Over time, these lived‑in forests were called Tapovan, the “forest of austerity”—a place for tapas and a pared‑back path toward awakening beyond material possessions.
This is the symbolism associated with this deeply grounding pose.
Alignment & Cues for Vrikshasana

- Start in Tadasana (Mountain Pose). Press down through the four corners of both feet to feel grounded. Lengthen your spine toward the sky and soften your gaze on a single point (drishti) at eye level.
- Place your hands on your hips to help keep them level and square to the front. Shift your weight into your left foot—this is your anchor. Engage the left leg and lift the arch. Place your right foot to your left inner thigh or calf—never on the knee joint. Press foot and thigh into each other to stabilize.
- Keep your hips facing forward; notice if they start to rotate or tip. This is a hip opener, so let the external rotation come from the hip, not the knee. Prioritize sensation in the hip rather than forcing the knee outward.
- If you feel steady, bring your palms together at your heart or reach your arms overhead. Keep the ribs softly in, shoulders relaxed, and the crown of the head lifting.
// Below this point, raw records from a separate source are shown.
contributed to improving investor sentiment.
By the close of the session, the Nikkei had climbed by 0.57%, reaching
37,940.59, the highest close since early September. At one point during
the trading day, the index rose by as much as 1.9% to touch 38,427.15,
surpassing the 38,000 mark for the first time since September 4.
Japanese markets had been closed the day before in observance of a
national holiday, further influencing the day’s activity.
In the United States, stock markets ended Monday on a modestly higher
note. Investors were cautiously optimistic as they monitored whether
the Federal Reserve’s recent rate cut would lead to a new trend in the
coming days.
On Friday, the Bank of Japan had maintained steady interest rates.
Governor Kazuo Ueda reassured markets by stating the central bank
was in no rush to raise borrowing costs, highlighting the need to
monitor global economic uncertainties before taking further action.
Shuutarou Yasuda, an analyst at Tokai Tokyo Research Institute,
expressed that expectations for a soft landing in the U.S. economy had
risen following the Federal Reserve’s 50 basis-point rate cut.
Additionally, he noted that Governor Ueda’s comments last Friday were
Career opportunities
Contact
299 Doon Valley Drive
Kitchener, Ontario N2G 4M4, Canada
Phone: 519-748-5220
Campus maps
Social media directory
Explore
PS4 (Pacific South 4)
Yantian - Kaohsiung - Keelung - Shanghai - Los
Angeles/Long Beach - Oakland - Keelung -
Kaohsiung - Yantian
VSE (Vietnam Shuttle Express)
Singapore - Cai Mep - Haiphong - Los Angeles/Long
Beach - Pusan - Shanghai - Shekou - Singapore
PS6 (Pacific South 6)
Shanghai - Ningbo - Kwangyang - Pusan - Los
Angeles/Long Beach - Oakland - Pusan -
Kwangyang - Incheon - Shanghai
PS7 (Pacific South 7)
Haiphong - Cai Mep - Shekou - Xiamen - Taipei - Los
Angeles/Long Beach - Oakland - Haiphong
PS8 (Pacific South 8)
Stay for 5–10 breaths, rooting down through the standing leg as you rise tall through the spine.
- Picture yourself as a living tree—grounded yet expansive.
- To exit, release your arms, gently lower your right foot to the mat, and return to Tadasana.
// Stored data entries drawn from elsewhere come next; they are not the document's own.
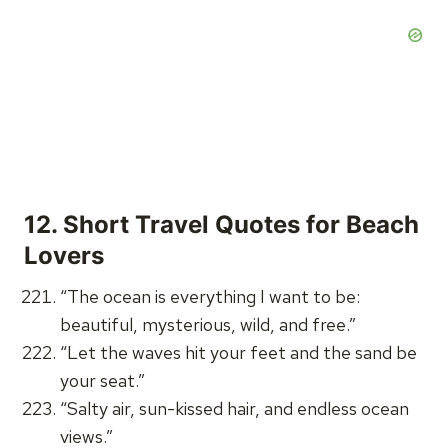
12.
Short Travel Quotes for Beach
Lovers
“The ocean is everything I want to be:
beautiful, mysterious, wild, and free.”
“Let the waves hit your feet and the sand be
your seat.”
“Salty air, sun-kissed hair, and endless ocean
views.”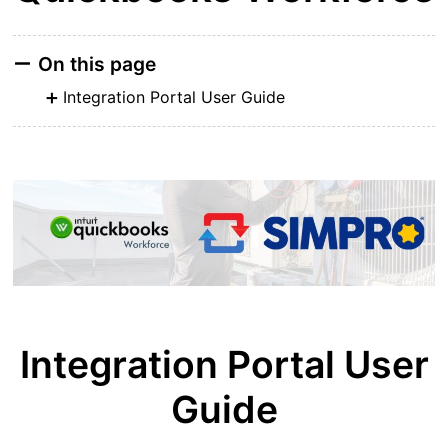
On this page
Integration Portal User Guide
Integration Portal User
Guide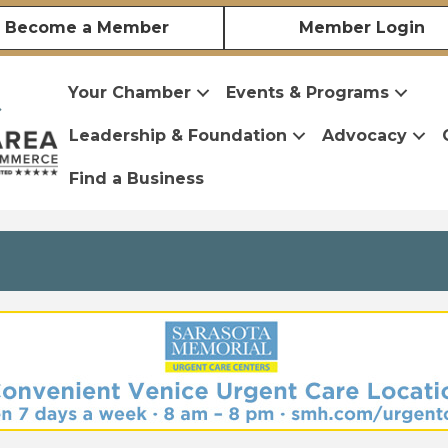
Become a Member
Member Login
Your Chamber
Events & Programs
Leadership & Foundation
Advocacy
Find a Business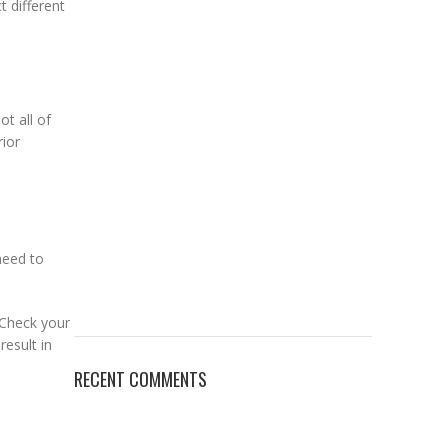
t different
ot all of
rior
need to
 Check your
esult in
RECENT COMMENTS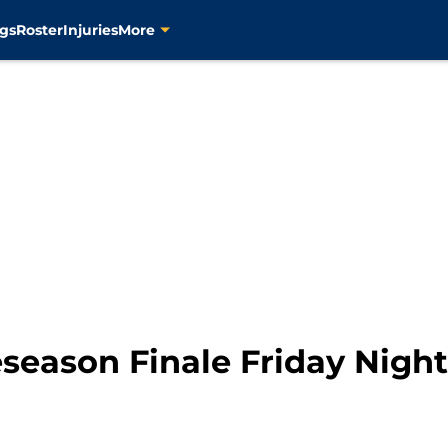
gs
Roster
Injuries
More
season Finale Friday Night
- Pause to feel the effects before repeating on the other side.
Modifications
- If raising your arms above your head makes you loose balance or is uncomfortable, you can keep them in front of your heart in namaste or at your hips (as a reminder for keeping them square to the front).
- If you’re struggling with balance, practice with your back against a wall or lightly hold a chair with one hand. You can also lie on your back and try the reclined version of Tree Pose—it’s great for relaxation.
- If you tend to hyperextend your knees, keep a soft micro-bend in the standing leg to protect the joint. Engage the quadriceps to lift the kneecap, co‑contract the hamstrings, and keep the knee tracking over the second toe. Root through the tripod of the foot (big toe mound, little toe mound, heel) and lift the inner arch. Think “soft but strong”—avoid locking out; grow tall through the crown.
Who should not practice Vrikshasana?
Contraindications & Precautions
- Do not practice the standing variation if you’ve had recent ankle or knee surgery. Choose the reclined version until cleared by your clinician.
- Pregnancy (2nd–3rd trimester): practice with a wall or chair for support and avoid long, unsupported holds.
- Recent hip replacement or known hip instability: avoid Tree Pose unless cleared by your surgeon. If cleared, keep the foot at the inner ankle and use wall support.
- Vertigo or vestibular issues: use a supported variation (wall or chair) or skip the pose to minimize fall risk.
What’s the mythical history of Vrikshasana?
Unlike some poses, Tree Pose carries no singular myth. Instead, it points us to the forest itself as a symbol of the wider world—teeming, interdependent, and far larger than us. In the Bhagavad Gita, Krishna evokes the cosmic banyan whose roots reach upward and branches spread downward, a living image of creation and all species within it. Forests are the planet’s steady guardians: they breathe, store carbon, move water through the air, and hold the soil in place.

Final Reflections on Vrikshasana
In Vrikshasana, the body becomes a quiet grove: roots listening, trunk steady, branches open to light. Wobbles become teachers, breath becomes wind through leaves. May this shape remind us that we belong to a larger canopy of life—and that true strength is the softness that lets us sway without breaking.